Brandon Hobson, Where the dead sit talking: Oklahoma – fin des années 1980. Sequoyah, adolescent cherokee âgé de 15 ans, est placé dans une famille d’adoption le temps que sa mère purge une peine de prison. Il y rencontre le jeune George, avec qui il partage une chambre, et qui est légèrement autiste, et surtout Rosemary, une jeune fille également d’origine amérindienne, par qui il se sent attiré et repoussé à la fois. Leur enfance a été compliquée, les ballottant de centres pour jeunes à des familles d’adoption pas toujours très bienveillantes. Ici, heureusement, ce n’est pas le cas: les Troutt sont des parents aimants, même s’ils sont parfois un peu bizarres; ils arrivent en tous cas à créer un environnement calme et positif pour les enfants.

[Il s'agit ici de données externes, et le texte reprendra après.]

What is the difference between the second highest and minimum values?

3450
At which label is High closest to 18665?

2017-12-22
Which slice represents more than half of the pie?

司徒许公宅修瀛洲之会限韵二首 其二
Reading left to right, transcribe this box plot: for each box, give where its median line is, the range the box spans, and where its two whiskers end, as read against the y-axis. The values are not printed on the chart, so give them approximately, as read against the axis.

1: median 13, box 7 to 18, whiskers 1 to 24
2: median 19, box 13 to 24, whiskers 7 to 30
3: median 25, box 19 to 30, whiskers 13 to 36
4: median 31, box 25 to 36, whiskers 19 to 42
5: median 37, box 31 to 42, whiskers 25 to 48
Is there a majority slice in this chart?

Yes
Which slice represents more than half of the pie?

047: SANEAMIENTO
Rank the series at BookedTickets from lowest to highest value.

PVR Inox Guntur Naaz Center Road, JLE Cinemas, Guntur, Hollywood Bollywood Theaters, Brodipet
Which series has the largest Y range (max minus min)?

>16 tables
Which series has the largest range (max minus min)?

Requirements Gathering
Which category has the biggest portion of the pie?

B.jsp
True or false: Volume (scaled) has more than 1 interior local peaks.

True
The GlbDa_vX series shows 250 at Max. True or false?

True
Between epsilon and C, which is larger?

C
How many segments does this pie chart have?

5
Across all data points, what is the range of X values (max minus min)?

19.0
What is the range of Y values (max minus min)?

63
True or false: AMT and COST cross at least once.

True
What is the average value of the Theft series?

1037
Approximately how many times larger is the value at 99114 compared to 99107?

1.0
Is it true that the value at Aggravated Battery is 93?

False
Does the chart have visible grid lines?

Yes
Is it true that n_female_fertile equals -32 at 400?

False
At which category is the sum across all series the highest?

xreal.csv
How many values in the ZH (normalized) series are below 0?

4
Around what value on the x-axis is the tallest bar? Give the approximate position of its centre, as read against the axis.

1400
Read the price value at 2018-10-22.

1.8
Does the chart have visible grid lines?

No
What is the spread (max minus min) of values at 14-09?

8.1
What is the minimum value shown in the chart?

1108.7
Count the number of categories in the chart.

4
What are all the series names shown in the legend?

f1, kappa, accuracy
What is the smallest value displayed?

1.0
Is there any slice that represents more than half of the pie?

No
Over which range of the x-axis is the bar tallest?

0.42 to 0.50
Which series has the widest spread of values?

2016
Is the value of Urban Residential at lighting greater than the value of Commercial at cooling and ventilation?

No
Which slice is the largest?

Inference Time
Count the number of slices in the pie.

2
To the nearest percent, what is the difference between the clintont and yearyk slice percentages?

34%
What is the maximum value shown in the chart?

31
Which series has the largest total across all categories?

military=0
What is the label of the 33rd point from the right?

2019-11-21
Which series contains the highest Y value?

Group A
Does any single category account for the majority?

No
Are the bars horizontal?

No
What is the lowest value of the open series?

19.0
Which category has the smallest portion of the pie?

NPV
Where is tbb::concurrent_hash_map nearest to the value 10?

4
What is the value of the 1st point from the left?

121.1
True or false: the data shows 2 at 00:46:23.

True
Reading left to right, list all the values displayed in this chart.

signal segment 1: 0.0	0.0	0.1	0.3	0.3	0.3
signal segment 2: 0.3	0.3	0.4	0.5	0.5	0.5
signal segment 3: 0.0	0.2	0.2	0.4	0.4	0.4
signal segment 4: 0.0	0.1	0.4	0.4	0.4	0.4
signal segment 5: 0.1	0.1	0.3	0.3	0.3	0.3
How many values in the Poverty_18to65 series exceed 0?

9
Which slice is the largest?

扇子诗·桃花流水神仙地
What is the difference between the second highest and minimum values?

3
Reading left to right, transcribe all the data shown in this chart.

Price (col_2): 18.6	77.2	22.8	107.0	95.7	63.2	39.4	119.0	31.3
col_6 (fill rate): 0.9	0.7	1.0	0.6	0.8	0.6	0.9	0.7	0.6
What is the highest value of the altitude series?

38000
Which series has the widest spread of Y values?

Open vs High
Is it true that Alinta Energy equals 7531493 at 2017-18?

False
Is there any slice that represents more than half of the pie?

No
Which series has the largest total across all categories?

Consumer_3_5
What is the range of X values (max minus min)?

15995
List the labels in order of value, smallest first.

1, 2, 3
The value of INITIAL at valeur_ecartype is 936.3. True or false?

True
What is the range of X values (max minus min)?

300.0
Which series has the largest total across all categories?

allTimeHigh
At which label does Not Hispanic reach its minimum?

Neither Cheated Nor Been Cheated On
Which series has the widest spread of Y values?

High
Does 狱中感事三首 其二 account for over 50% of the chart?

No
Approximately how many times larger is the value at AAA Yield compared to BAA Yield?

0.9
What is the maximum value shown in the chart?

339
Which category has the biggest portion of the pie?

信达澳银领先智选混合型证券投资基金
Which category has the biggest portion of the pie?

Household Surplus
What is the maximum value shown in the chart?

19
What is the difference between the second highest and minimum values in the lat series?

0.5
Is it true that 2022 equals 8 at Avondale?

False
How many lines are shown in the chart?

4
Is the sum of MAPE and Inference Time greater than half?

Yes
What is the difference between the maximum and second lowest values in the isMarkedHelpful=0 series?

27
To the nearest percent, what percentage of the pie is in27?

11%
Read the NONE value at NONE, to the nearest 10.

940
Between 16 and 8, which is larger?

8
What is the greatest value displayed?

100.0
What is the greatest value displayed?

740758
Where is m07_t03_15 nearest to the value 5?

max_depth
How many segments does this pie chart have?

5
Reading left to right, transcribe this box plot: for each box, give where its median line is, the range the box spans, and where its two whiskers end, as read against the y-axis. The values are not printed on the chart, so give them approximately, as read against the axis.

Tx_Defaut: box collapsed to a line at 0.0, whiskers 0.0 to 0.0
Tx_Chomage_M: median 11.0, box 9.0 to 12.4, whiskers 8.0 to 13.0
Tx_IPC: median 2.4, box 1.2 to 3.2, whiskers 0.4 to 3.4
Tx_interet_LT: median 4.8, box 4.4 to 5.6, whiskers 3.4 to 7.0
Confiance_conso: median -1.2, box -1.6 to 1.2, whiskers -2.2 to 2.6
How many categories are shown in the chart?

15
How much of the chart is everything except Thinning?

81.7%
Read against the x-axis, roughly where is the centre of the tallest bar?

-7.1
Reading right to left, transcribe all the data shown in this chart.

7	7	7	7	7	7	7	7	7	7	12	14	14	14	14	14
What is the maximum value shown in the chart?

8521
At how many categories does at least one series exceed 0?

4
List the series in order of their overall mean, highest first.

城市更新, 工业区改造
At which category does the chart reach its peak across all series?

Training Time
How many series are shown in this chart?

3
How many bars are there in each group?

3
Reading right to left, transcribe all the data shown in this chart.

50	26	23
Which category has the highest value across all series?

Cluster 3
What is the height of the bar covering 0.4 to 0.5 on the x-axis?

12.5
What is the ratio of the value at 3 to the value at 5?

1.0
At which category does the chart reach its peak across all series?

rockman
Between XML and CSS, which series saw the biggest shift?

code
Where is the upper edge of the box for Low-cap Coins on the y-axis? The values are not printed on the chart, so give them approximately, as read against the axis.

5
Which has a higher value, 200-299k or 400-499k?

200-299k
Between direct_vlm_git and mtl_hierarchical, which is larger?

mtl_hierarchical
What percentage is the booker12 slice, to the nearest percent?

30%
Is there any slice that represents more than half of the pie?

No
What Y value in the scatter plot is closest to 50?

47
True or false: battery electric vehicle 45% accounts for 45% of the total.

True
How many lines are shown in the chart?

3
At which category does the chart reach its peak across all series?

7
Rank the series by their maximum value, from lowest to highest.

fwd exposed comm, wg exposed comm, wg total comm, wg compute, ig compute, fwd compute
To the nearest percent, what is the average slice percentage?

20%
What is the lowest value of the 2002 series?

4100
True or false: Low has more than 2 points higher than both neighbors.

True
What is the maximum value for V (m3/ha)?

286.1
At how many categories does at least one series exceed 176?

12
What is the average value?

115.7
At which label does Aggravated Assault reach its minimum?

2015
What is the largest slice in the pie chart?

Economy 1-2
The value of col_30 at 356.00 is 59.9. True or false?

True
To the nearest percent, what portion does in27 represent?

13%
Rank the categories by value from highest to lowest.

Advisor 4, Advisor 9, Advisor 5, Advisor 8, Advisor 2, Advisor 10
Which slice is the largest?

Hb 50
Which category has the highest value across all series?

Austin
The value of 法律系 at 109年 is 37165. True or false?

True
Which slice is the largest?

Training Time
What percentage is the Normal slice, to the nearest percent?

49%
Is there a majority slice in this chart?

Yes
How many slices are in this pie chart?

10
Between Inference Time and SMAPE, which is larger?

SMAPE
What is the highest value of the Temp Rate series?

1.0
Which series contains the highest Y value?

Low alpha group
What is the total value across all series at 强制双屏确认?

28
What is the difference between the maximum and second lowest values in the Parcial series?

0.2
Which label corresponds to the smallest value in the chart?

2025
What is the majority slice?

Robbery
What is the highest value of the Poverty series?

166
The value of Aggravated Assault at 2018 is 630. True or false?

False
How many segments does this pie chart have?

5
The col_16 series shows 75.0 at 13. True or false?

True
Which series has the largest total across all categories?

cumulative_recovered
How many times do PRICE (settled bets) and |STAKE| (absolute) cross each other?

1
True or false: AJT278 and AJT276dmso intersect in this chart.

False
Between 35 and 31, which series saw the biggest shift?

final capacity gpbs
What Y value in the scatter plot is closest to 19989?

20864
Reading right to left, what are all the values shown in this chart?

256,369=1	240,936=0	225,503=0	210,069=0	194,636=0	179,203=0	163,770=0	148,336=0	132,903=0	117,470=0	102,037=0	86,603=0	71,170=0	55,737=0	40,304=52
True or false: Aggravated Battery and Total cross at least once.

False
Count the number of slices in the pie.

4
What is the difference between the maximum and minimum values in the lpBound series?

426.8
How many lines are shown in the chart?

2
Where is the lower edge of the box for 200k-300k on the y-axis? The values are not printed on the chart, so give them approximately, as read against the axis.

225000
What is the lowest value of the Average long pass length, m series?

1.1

Il ne se passe pas grand-chose dans le roman: on suit les pensées de Sequoyah, son adaptation dans la nouvelle famille, ses relations avec les autres enfants. On sent qu’il a été traumatisé, qu’il se protège et qu’il a du mal à exprimer ses émotions, mais c’est toute la beauté du roman qui permet d’entrer dans la tête de l’adolescent. J’ai aimé le fait que l’auteur n’a pas ajouté d’élément romanesque (les parents auraient pu être abusifs) mais qu’il introduit quand même un côté tragique, même si au final c’est surtout une chronique de la vie quotidienne d’un adolescent marqué par la vie. C’est un roman très touchant (et j’ai apprécié les références musicales aux groupes des années 1980).